I’ve found that this assiduous pursuit of a hopeless task makes for a paradoxical happiness. This is not an original insight: Camus wrote a whole book about it. I don’t think about the absurdity much. It’s probably more absurd to lift weights in a gym or pump pedals on a bike that goes nowhere; at least my exercise regime is useful to others. Another advantage is invisibility. When we were kids we used to argue about what superpower was best—super strength, flying, x-ray vision, etc.—and I always went for invisibility, the only superpower that’s achievable in real life. There are a number of ways to be invisible in America, but being an old guy stooping over a horticultural task is a pretty good one. Perhaps one person in a thousand notices and understands what I am doing, and thanks me. The others drift by in the narcissistic bubble of the Americans, many sharing their thoughts at top volume into the air.

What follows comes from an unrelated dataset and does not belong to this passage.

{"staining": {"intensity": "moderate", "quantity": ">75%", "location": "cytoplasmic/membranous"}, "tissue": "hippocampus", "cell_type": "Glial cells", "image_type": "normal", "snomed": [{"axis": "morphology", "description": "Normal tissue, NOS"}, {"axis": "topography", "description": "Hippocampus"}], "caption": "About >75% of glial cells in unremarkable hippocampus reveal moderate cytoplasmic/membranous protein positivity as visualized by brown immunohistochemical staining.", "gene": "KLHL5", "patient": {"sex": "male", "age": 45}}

People think of anarchy as fires and broken glass. But this is anarchy too, picking up a government function, unasked and unsupervised. I’ve noticed that some person or persons unknown is picking up trash, or at least the strewn trash doesn’t seem to be getting much worse, so maybe others are quietly, invisibly maintaining this public space. Trivially speaking, it’s something to do instead of golf. More profoundly, it could be a key to reorganizing society as the fiscal crisis of the state kicks in for real.